Le rattachement du maraîchage à l’agroforesterie nourrira le témoignage de François Warlop, porteur du projet Smart – acronyme de Systèmes mixtes agroforestiers –, lancé pour 3 ans en 2014 avec 17 partenaires, grâce aux 400 000 euros apportés par le  ministère de l’Agriculture. Une quarantaine de maraîchers, répartis dans le sud-ouest, le sud-est et le nord-est, expérimentent dans 150 parcelles des systèmes de résistances aux maladies reposant sur la biodiversité apportée par les arbres. « Les projets qui remontent à cinq ans n’autorisent pas de bilan définitif.

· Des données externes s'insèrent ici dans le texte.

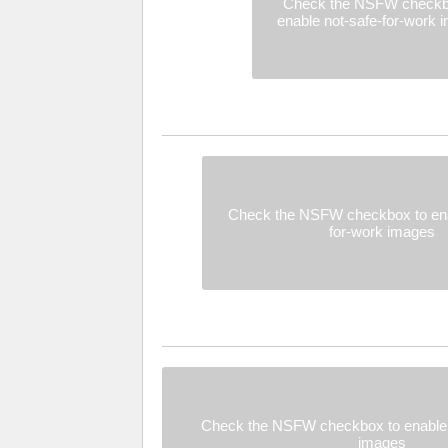
Check the NSFW checkb
enable not-safe-for-work 
Check the NSFW checkbox to ena
for-work images
Check the NSFW checkbox to enable 
images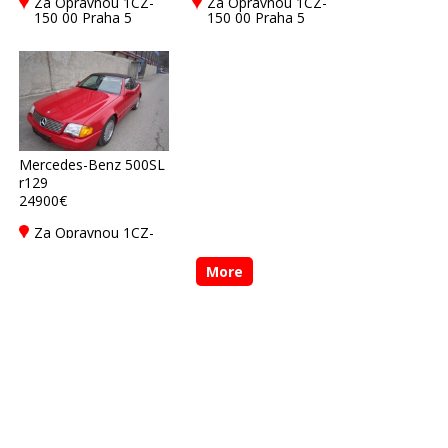
Za Opravnou 1CZ-
Za Opravnou 1CZ-
150 00 Praha 5
150 00 Praha 5
Mercedes-Benz 500SL
r129
24900€
Za Opravnou 1CZ-
150 00 Praha 5
More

Mais les partenaires de Smart restent convaincus qu’à côté des systèmes céréales-bois d’œuvre et prés-vergers qui domineront l’agroforesterie, une place existe pour l’association verger maraîcher, qui répond à la demande croissante des villes », analyse le membre du groupe de recherche sur l’agriculture biologique.

Comme si, derrière l’association entre arbres et production agricole, se dessinait une nouvelle relation apaisée entre villes et campagnes, avec l’arbre dans le rôle de fil conducteur. Le centre de formation Tecomah, hôte du premier jour du congrès, se tient prêt à accompagner ce processus.